CUs Want Boost In Prepaid Corporate Bailout Program To $1 Billion
ALEXANDRIA, Va. – Dozens of credit unions are committing to participating in a proposal allowing them to prepay NCUA assessments for the corporate bailout, with most of them calling for an increase in the program from the $300 million proposed to at least $1 billion.
“I am in favor of the proposal if it will reduce the overall cost of the bailout,” Wayne Bunker, president of Provident CU, wrote in a comment letter to NCUA. “We are flush with liquidity and with investment rates very low the lost opportunity cost will be less than the reduced assessment.”

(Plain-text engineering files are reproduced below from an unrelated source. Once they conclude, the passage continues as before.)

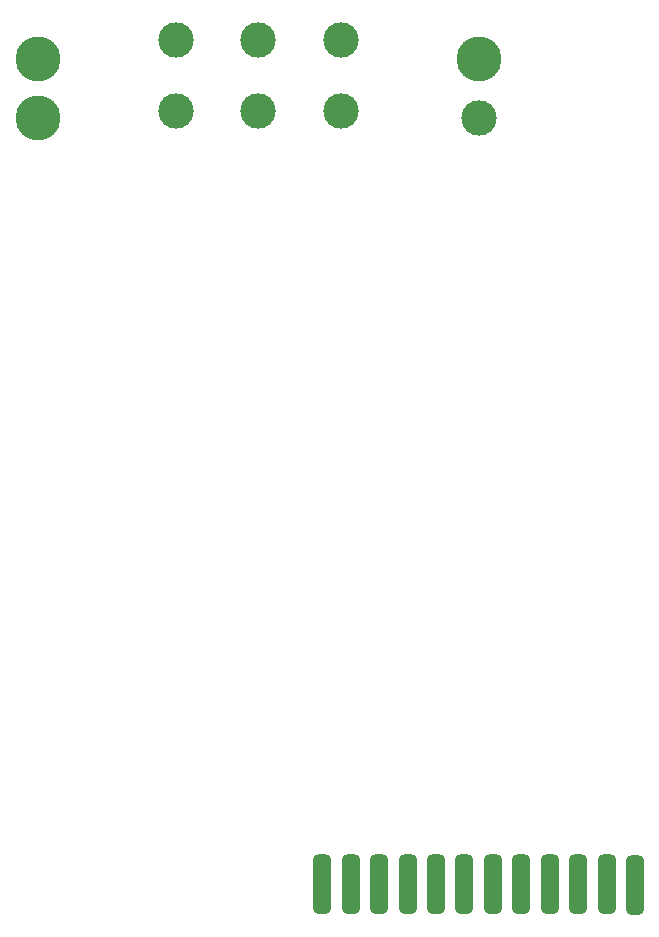
<source format=gbs>
G04 #@! TF.GenerationSoftware,KiCad,Pcbnew,7.0.7*
G04 #@! TF.CreationDate,2024-12-02T13:56:48+01:00*
G04 #@! TF.ProjectId,Finger_FSR_V1_length,46696e67-6572-45f4-9653-525f56315f6c,rev?*
G04 #@! TF.SameCoordinates,Original*
G04 #@! TF.FileFunction,Soldermask,Bot*
G04 #@! TF.FilePolarity,Negative*
%FSLAX46Y46*%
G04 Gerber Fmt 4.6, Leading zero omitted, Abs format (unit mm)*
G04 Created by KiCad (PCBNEW 7.0.7) date 2024-12-02 13:56:48*
%MOMM*%
%LPD*%
G01*
G04 APERTURE LIST*
G04 Aperture macros list*
%AMRoundRect*
0 Rectangle with rounded corners*
0 $1 Rounding radius*
0 $2 $3 $4 $5 $6 $7 $8 $9 X,Y pos of 4 corners*
0 Add a 4 corners polygon primitive as box body*
4,1,4,$2,$3,$4,$5,$6,$7,$8,$9,$2,$3,0*
0 Add four circle primitives for the rounded corners*
1,1,$1+$1,$2,$3*
1,1,$1+$1,$4,$5*
1,1,$1+$1,$6,$7*
1,1,$1+$1,$8,$9*
0 Add four rect primitives between the rounded corners*
20,1,$1+$1,$2,$3,$4,$5,0*
20,1,$1+$1,$4,$5,$6,$7,0*
20,1,$1+$1,$6,$7,$8,$9,0*
20,1,$1+$1,$8,$9,$2,$3,0*%
G04 Aperture macros list end*
%ADD10C,3.000000*%
%ADD11C,3.800000*%
%ADD12RoundRect,0.375000X-0.375000X2.125000X-0.375000X-2.125000X0.375000X-2.125000X0.375000X2.125000X0*%
%ADD13RoundRect,0.375000X0.375000X-2.125000X0.375000X2.125000X-0.375000X2.125000X-0.375000X-2.125000X0*%
G04 APERTURE END LIST*
D10*
X153450000Y-78650000D03*
D11*
X153450000Y-73650000D03*
X116150000Y-73650000D03*
X116150000Y-78650000D03*
D12*
X159469228Y-143500000D03*
X161876920Y-143500000D03*
D10*
X134800000Y-72000000D03*
D12*
X142615384Y-143500000D03*
X157061536Y-143500000D03*
D10*
X127800000Y-72000000D03*
D12*
X140207692Y-143500000D03*
X149838460Y-143500000D03*
X147430768Y-143500000D03*
X152246152Y-143500000D03*
X166692304Y-143570000D03*
D10*
X141800000Y-78000000D03*
X141800000Y-72000000D03*
X127800000Y-78000000D03*
D13*
X164284612Y-143500000D03*
D10*
X134800000Y-78000000D03*
D12*
X145023076Y-143500000D03*
X154653844Y-143500000D03*
M02*

</source>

But most commenters agree the $300 million cap NCUA would put on the program would not be enough to make a meaningful difference in the final costs of the bailout and called for an increase to as much as $1 billion or $2 billion.

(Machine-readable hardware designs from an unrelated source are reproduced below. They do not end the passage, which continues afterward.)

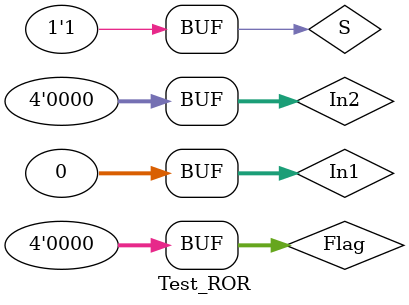
<source format=v>
module Test_ROR;	//[N, Z, C, V}]
reg [31:0] In1;
reg signed [3:0] In2;
reg S;
reg [3:0] Flag;
wire [31:0] Result;
wire [3:0] New_Flag;

initial
begin

In1=2; In2=3; Flag=4'b0000; 
#10 In1=1; In2=-3; S=1; 
#10 In1=-6; In2=-2; S=0;
#10 In1=32'b11111111111111111111111111111111; In2=9; S=1;
#10 In1=10; In2=10; S=1;
#10 In1=0; In2=0; S=1;
end
initial
begin
$monitor($time, " In1.=%d, In2.=%d, Result=%d, Flag=%b", In1, In2, Result, New_Flag);
end
ROR #(4) ror(In1, In2, Result,Flag,S,New_Flag);

endmodule

//ADD add(In1, In2, Result,Flag,S,New_Flag);
</source>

“We don’t believe that credit unions will participate as much in the aggregate with a $300 million minimum as they would with a $1 billion minimum,” wrote Steve Smith, CFO for Sharonview FCU. “Therefore, the higher the minimum, the higher the participation, and the greater the benefit to those credit unions who need it the most.”

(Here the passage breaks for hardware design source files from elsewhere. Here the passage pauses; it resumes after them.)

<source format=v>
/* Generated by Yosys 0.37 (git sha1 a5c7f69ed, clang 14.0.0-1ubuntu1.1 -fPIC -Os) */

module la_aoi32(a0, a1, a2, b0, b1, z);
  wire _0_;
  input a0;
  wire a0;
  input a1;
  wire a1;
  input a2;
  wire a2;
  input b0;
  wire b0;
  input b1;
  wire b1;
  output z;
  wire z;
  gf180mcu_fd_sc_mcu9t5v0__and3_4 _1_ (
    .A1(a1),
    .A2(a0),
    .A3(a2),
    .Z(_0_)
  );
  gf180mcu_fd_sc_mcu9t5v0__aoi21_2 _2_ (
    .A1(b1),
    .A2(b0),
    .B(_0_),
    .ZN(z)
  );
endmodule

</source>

The comments come as NCUA is expected to vote next month on the prepaid program which will allow credit unions to voluntary make payments that will count against their future corporate bailout assessments, potentially lowering the borrowing costs for NCUA, which projects it will need $2.9 billion to fund the corporate bailout by 2013.
Most commenters are calling for a broadening of the program so that credit unions that want to prepay less than the $10,000 minimum may participate, and those that want to pay more than the 36 basis point maximum can do so.
Other commenters urged NCUA to pay a dividend on the voluntary payments or even give the participants a discount on their future bailout assessments not available to non-participants.
But credit unions want more information from NCUA before deciding for sure, including the status of the costs associated with the current program, the performance of the trust holding the assets of the five failed corporate credit unions, and the accounting treatment for the non-interest bearing assets that would be the prepaid assessment. “I wonder if auditors would consider this a non-earning asset since you admit it will not earn dividends,” said Phillip Matous, president of Total Community CU.
Several credit union executives, still angry from the billions of dollars in corporate bailout charges being assessed by NCUA, rejected the proposal of giving NCUA what amounts to an interest-free loan.
“In summary, don't ask for money before it is due,” wrote Bill Before, CFO for Spokane Teachers CU.